INSTRUCTION :: Turn the rows from the very first line through the line holding "scientific name: Rhopalephora scaberrima", inclusive, into a JSON list of strings, one string per line, skipping any blank lines.

[Records excerpted from a collection]
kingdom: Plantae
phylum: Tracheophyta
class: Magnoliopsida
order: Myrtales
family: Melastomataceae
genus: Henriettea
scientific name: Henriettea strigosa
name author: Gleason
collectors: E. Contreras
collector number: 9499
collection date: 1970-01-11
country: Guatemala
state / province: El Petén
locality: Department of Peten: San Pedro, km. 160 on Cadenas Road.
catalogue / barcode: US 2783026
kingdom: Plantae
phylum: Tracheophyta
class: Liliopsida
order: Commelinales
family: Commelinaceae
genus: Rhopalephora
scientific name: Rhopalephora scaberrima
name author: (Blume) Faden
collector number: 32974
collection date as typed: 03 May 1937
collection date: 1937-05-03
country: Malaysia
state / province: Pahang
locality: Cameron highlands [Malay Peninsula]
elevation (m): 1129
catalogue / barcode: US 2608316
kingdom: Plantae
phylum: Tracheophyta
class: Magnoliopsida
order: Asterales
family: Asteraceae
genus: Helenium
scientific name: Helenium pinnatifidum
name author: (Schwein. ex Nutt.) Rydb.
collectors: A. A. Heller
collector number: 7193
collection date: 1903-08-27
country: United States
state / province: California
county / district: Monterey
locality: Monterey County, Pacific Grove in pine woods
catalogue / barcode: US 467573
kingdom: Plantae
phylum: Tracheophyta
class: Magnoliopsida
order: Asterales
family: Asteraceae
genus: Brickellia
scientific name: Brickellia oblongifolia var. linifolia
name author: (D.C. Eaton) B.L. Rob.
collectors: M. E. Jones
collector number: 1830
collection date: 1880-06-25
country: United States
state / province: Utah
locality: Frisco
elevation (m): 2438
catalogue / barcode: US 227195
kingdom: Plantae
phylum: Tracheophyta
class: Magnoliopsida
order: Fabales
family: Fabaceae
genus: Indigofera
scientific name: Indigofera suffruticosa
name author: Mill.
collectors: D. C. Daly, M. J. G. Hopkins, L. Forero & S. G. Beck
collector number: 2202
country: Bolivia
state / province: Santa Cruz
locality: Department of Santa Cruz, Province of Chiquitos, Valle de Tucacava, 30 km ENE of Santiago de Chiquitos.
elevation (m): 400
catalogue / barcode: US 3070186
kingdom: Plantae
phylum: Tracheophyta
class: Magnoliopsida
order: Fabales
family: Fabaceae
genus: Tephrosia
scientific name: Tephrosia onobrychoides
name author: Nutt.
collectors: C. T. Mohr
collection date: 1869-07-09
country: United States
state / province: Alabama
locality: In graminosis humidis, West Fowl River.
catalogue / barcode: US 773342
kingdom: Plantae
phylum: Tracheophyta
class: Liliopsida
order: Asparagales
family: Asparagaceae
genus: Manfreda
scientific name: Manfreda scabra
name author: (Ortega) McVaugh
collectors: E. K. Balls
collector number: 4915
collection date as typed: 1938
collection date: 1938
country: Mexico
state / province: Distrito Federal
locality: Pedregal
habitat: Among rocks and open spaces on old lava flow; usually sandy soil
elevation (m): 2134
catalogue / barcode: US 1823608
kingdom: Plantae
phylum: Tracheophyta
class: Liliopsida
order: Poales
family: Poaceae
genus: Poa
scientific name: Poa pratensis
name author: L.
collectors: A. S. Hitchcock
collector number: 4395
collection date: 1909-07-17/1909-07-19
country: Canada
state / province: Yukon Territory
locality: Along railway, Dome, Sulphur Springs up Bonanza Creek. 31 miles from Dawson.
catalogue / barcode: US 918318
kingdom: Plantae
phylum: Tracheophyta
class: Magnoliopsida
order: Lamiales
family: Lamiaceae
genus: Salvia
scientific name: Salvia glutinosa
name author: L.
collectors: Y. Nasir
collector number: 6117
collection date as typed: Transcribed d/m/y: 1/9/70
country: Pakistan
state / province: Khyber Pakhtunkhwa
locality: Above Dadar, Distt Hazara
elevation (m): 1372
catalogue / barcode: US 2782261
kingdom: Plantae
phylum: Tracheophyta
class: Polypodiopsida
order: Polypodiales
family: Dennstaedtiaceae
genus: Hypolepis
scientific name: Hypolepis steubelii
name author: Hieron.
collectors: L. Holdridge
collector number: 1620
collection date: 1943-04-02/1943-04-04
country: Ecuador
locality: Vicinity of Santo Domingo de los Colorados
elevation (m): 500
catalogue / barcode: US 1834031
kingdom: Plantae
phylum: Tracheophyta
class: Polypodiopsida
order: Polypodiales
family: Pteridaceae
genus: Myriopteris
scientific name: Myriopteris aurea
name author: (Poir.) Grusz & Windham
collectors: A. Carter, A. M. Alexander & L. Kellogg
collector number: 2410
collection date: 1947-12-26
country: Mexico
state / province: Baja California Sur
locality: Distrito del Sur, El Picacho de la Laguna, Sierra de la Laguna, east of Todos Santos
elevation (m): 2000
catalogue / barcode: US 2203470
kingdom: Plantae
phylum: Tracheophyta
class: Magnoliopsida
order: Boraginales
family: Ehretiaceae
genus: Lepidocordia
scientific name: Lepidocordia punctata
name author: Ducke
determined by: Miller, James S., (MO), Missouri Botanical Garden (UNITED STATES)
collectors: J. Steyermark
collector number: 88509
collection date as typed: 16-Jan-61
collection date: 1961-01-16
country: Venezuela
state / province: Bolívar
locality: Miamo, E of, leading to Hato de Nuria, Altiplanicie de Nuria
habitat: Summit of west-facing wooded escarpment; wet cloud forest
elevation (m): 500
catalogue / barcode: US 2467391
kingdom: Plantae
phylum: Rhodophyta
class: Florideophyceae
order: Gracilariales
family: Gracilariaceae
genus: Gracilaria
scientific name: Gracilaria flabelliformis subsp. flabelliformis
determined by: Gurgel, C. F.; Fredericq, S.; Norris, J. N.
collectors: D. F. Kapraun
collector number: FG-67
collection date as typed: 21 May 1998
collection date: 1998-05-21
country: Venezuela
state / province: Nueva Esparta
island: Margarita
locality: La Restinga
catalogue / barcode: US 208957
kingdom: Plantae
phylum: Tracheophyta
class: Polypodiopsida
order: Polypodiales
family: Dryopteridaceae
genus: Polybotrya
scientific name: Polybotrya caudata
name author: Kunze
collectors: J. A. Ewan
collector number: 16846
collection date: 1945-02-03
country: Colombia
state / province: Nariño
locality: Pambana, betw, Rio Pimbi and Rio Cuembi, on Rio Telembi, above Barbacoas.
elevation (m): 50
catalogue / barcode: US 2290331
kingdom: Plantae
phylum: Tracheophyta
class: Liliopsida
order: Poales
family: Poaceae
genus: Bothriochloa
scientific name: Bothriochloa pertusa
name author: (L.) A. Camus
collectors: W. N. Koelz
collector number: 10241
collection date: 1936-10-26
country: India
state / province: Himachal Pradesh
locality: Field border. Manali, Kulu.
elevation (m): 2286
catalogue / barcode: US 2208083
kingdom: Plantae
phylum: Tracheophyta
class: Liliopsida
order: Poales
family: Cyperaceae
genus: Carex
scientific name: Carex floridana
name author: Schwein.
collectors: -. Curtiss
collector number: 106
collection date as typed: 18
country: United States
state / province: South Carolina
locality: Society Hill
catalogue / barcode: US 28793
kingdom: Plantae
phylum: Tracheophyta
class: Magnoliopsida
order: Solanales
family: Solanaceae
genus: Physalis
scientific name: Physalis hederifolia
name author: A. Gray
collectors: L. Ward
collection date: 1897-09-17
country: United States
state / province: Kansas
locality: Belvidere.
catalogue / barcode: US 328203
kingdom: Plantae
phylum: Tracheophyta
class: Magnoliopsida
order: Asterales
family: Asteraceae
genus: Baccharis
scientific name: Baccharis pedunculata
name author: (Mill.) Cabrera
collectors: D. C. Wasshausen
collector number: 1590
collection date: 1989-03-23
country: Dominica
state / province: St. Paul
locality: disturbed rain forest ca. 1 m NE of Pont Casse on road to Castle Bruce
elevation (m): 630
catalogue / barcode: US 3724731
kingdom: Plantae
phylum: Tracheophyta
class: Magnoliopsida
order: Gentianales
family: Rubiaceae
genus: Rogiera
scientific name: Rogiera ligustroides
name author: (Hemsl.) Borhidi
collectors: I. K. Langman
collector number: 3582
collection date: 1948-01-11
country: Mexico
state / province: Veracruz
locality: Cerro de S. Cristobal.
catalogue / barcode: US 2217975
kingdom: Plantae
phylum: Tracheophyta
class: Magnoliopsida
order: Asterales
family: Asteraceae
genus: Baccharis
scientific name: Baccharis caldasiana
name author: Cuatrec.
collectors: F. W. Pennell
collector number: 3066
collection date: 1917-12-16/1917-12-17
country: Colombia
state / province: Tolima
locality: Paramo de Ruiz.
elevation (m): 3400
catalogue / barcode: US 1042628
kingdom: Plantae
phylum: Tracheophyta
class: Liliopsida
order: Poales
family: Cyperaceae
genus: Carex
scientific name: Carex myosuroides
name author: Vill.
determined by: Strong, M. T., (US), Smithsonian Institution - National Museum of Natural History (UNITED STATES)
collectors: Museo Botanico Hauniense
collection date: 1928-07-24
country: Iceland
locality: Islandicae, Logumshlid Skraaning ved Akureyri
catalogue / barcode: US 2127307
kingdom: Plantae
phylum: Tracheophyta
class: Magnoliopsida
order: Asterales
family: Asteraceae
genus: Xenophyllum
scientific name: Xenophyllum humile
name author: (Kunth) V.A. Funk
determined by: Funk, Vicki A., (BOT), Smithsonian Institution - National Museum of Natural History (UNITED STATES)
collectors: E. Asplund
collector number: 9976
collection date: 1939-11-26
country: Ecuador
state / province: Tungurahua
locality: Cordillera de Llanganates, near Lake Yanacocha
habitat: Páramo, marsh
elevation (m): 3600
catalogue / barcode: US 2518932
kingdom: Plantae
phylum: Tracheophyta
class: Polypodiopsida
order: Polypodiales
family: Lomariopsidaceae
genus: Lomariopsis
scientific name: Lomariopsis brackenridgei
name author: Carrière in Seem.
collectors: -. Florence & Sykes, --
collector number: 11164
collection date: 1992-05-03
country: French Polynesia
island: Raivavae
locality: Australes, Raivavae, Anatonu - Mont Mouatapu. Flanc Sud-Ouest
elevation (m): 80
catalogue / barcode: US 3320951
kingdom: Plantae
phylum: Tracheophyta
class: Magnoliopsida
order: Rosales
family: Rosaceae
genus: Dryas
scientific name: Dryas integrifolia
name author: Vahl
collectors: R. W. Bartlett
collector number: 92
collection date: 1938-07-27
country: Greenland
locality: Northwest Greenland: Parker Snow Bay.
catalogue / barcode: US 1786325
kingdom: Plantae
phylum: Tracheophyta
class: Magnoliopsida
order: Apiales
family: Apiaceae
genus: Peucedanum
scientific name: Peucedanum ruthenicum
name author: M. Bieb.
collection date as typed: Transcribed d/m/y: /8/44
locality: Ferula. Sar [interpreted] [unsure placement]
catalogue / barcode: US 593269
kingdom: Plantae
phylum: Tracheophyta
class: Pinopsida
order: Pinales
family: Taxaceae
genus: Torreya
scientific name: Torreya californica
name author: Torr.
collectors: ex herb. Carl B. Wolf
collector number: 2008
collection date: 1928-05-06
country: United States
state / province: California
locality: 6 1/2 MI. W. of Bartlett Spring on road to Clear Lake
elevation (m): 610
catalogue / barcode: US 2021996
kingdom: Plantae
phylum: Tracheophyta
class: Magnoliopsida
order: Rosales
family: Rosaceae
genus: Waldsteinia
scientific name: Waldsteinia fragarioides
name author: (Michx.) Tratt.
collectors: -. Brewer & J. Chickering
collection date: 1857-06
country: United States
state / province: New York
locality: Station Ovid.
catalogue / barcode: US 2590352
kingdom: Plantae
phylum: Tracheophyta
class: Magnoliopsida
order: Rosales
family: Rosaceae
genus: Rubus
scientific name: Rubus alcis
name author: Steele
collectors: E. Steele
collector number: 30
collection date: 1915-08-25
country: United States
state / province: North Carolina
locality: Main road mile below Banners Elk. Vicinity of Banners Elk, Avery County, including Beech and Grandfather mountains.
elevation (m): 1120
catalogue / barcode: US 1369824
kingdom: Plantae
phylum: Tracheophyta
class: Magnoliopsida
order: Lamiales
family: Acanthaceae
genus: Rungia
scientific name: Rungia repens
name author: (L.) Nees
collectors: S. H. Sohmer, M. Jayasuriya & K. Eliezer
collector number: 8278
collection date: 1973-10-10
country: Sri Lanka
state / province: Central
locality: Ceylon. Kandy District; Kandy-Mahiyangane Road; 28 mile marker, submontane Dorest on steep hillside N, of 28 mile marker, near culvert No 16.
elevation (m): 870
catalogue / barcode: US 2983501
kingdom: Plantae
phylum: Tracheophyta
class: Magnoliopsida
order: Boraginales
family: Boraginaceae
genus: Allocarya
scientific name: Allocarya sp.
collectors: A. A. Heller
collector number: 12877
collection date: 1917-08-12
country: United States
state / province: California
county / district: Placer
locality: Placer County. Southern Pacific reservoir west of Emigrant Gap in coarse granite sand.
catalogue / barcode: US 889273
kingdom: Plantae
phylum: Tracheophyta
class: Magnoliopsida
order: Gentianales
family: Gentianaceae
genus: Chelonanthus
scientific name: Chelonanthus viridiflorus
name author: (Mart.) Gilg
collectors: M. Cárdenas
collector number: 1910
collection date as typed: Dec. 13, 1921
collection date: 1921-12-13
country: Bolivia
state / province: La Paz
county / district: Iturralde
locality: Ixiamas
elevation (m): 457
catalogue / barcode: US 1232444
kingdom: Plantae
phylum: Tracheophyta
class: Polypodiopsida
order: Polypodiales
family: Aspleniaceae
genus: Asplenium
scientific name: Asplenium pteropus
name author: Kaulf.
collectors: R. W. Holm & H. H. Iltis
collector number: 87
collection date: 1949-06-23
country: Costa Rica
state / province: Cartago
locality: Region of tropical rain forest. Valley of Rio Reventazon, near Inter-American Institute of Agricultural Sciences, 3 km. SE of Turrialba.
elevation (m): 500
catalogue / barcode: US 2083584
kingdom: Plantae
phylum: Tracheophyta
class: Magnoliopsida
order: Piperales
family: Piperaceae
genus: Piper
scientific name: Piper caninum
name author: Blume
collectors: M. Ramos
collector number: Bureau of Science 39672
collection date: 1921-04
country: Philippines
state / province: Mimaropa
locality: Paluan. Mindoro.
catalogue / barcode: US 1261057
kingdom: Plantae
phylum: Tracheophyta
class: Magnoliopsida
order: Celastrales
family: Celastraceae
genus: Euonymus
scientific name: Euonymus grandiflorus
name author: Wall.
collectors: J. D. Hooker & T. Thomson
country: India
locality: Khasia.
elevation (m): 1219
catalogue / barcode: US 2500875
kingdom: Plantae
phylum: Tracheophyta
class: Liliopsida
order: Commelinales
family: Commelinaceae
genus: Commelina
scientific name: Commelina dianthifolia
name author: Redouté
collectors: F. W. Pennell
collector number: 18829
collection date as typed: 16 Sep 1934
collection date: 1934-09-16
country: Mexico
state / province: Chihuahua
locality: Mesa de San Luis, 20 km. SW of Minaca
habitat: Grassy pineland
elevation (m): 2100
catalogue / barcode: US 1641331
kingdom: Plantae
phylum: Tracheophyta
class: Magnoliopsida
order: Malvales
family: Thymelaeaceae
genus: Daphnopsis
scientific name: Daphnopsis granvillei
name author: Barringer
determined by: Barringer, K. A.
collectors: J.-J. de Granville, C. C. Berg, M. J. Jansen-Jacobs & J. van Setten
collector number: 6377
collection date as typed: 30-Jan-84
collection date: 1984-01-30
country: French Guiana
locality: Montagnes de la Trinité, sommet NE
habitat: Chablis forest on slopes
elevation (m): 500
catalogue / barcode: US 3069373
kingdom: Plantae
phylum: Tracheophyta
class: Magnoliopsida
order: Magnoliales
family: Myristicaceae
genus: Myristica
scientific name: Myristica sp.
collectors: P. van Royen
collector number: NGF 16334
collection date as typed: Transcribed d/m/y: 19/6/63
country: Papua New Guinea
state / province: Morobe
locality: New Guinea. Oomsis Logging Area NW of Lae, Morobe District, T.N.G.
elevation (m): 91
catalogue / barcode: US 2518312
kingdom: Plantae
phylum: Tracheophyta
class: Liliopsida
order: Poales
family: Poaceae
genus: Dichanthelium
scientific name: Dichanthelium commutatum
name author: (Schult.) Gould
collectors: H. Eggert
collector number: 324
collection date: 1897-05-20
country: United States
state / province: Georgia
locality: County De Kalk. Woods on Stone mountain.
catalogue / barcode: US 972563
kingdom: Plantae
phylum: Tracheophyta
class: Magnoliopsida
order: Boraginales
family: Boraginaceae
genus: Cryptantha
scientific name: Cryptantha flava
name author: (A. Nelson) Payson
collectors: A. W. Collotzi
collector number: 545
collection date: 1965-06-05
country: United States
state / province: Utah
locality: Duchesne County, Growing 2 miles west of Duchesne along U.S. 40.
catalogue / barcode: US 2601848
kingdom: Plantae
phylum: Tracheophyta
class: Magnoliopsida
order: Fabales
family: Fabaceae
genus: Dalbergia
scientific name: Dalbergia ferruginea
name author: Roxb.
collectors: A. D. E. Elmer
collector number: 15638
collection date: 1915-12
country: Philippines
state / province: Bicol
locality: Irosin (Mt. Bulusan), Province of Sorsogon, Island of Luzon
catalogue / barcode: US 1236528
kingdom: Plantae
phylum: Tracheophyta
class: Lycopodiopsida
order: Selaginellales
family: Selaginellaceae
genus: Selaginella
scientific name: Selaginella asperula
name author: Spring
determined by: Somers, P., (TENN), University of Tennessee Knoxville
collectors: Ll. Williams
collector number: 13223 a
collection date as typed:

WRITTEN REPLY ::
[
  "kingdom: Plantae",
  "phylum: Tracheophyta",
  "class: Magnoliopsida",
  "order: Myrtales",
  "family: Melastomataceae",
  "genus: Henriettea",
  "scientific name: Henriettea strigosa",
  "name author: Gleason",
  "collectors: E. Contreras",
  "collector number: 9499",
  "collection date: 1970-01-11",
  "country: Guatemala",
  "state / province: El Petén",
  "locality: Department of Peten: San Pedro, km. 160 on Cadenas Road.",
  "catalogue / barcode: US 2783026",
  "kingdom: Plantae",
  "phylum: Tracheophyta",
  "class: Liliopsida",
  "order: Commelinales",
  "family: Commelinaceae",
  "genus: Rhopalephora",
  "scientific name: Rhopalephora scaberrima"
]